══ Provided information

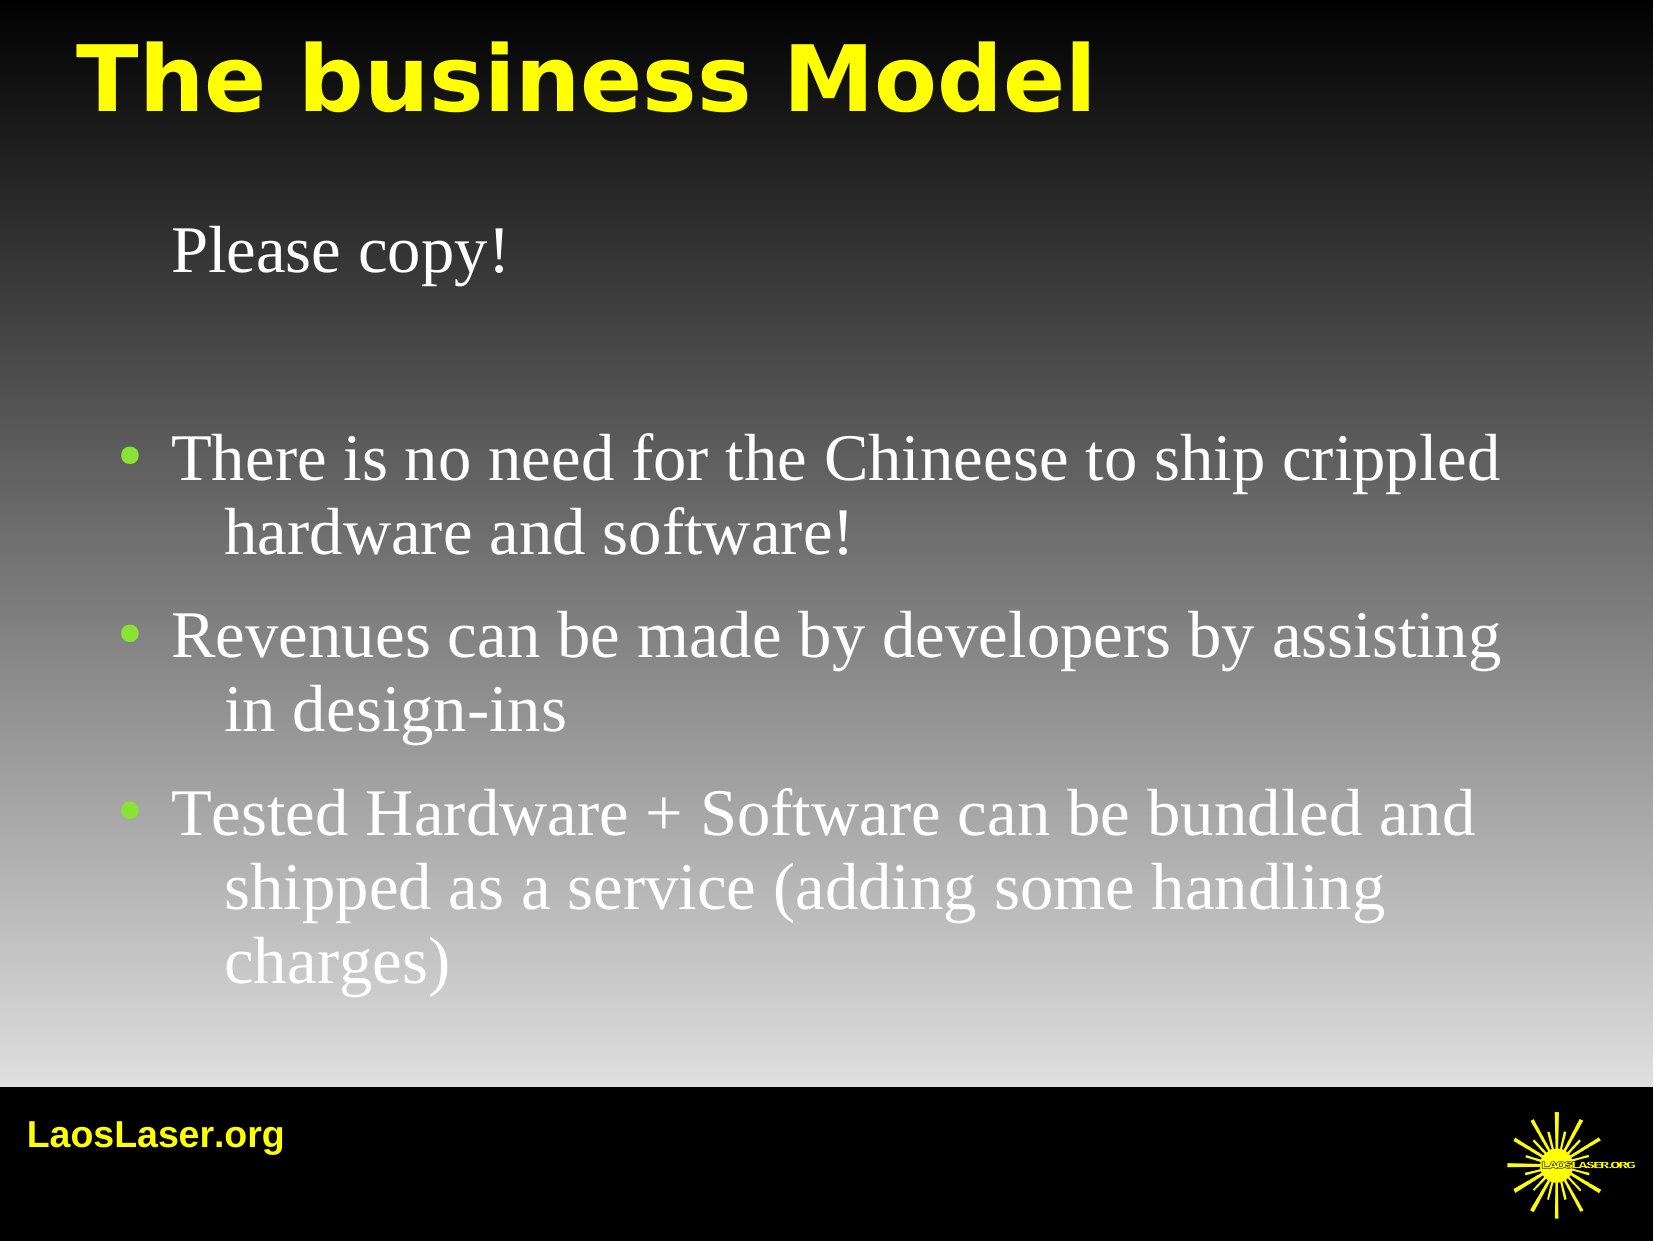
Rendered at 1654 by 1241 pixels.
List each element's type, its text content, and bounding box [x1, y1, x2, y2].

list Please copy! There is no need for the Chineese to ship crippled hardware and software! Revenues can be made by developers by assisting in design-ins Tested Hardware + Software can be bundled and shipped as a service (adding some handling charges) [82, 213, 1571, 999]
picture [1502, 1108, 1640, 1225]
title The business Model [76, 25, 1565, 240]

════

- Given exercise
Rewrite the listing above with "bounding box" changed to "enclosing box" and everything else left as it is. Leave the pictures out.

- Reply to the exercise
Rendered at 1654 by 1241 pixels.
List each element's type, its text content, and enclosing box [x1, y1, x2, y2].

list Please copy! There is no need for the Chineese to ship crippled hardware and software! Revenues can be made by developers by assisting in design-ins Tested Hardware + Software can be bundled and shipped as a service (adding some handling charges) [82, 213, 1571, 999]
picture [1502, 1108, 1640, 1225]
title The business Model [76, 25, 1565, 240]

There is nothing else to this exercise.